▶ Instructions for the task
Retrieve all lines below that have the string "Express".

▶ Available data
= Beginning of Section =

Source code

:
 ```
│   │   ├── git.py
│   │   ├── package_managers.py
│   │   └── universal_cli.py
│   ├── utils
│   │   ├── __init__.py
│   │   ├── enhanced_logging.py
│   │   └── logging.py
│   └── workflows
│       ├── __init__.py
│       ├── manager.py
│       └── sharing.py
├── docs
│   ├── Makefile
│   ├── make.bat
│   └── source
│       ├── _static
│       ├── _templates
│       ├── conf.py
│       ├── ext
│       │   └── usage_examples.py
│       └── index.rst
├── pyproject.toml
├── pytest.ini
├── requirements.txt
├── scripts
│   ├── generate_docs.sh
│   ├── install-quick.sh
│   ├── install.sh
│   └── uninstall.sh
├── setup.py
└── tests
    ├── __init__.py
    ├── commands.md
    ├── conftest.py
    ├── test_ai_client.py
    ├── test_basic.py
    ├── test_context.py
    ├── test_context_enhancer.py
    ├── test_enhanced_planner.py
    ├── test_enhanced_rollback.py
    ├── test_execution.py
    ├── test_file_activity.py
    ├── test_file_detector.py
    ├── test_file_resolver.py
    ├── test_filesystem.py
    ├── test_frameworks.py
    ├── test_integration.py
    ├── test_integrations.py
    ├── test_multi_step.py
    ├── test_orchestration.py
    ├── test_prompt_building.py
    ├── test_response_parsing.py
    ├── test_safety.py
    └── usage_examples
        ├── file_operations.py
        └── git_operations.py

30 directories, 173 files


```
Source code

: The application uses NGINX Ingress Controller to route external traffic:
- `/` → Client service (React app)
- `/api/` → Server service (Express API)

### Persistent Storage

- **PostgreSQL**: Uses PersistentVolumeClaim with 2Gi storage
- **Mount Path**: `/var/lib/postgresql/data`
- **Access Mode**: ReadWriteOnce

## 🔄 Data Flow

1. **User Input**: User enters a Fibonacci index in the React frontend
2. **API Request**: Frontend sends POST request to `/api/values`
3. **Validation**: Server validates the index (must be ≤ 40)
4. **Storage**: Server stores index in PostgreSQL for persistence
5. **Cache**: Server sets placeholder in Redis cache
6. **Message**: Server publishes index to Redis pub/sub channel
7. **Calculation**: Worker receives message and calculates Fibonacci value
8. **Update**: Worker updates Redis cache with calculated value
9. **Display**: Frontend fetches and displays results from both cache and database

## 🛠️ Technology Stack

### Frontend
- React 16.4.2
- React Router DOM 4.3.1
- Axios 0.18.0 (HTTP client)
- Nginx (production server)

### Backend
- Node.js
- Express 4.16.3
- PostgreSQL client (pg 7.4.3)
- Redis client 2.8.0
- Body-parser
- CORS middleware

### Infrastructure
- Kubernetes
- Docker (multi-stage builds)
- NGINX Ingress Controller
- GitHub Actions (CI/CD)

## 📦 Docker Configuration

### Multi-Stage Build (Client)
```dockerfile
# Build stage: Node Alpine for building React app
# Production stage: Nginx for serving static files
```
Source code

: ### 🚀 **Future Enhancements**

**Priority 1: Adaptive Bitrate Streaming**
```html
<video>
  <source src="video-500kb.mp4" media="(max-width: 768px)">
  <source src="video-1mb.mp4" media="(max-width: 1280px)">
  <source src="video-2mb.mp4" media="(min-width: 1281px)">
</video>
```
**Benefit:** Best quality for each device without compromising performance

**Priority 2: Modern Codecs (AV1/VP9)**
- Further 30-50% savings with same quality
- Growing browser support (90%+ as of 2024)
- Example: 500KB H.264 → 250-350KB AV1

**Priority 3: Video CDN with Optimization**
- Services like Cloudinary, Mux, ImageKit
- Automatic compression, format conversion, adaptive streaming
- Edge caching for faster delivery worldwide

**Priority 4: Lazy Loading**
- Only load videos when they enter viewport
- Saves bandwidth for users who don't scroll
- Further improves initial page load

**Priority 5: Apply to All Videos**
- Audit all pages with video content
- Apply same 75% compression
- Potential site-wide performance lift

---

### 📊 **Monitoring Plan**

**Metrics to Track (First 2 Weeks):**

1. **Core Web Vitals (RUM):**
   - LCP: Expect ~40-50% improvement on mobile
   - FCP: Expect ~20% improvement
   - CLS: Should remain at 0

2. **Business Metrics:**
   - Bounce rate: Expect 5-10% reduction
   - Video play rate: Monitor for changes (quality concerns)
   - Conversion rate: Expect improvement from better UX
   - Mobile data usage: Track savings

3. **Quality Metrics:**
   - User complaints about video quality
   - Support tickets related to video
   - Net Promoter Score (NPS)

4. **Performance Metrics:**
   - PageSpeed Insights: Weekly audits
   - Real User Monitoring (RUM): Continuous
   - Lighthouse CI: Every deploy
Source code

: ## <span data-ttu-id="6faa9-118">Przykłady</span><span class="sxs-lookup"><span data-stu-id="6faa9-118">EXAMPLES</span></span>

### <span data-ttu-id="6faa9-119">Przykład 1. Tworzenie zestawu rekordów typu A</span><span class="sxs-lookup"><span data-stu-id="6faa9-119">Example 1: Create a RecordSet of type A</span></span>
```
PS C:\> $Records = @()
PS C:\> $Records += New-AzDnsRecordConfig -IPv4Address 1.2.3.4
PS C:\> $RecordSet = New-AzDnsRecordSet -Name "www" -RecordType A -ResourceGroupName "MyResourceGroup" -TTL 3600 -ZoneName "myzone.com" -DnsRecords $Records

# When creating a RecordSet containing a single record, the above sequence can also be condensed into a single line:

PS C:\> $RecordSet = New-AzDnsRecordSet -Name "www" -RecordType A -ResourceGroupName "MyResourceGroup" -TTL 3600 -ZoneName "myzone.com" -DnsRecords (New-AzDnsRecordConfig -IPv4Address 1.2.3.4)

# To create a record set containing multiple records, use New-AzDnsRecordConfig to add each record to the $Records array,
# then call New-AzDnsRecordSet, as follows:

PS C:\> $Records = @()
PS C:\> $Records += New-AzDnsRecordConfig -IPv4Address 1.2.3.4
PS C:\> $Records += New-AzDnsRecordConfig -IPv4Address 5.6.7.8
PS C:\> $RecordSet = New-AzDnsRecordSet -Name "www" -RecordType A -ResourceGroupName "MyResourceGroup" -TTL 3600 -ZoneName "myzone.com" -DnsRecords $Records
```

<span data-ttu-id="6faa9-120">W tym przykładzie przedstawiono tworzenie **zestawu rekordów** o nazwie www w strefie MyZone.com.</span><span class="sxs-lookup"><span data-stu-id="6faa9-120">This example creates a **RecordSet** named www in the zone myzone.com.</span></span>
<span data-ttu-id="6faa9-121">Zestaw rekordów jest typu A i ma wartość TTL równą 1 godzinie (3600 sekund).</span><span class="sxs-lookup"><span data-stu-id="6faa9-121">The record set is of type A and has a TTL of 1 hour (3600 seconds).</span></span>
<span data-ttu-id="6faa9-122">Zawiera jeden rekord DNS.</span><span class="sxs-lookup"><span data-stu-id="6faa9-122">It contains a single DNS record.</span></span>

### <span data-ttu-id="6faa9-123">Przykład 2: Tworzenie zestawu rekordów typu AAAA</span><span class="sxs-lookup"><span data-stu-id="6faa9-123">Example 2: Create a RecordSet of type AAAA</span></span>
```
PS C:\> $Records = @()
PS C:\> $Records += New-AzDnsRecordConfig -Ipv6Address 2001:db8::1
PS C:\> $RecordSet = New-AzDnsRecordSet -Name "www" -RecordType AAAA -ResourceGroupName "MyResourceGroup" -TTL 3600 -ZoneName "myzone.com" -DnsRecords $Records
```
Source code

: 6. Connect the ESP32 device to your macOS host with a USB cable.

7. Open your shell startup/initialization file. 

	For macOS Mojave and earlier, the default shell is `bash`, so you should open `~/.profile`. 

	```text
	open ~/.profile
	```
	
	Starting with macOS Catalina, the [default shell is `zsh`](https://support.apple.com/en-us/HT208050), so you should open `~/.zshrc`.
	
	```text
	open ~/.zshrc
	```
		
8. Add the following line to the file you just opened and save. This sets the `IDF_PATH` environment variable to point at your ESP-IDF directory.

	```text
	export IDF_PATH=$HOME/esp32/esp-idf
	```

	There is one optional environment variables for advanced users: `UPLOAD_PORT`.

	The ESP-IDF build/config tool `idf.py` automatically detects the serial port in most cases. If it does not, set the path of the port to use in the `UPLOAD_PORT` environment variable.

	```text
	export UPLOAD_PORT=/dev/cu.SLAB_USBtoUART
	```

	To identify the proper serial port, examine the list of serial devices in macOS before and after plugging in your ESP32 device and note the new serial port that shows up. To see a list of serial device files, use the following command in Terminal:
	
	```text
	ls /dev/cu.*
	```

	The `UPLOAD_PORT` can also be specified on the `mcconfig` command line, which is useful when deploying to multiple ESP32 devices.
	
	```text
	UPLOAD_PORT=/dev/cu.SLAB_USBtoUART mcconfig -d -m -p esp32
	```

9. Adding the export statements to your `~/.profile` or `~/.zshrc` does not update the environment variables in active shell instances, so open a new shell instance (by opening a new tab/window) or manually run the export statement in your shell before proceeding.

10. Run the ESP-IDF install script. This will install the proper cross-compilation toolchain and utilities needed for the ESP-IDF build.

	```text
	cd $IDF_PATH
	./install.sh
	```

= End of Section =

▶ Reply
- `/api/` → Server service (Express API)
- Express 4.16.3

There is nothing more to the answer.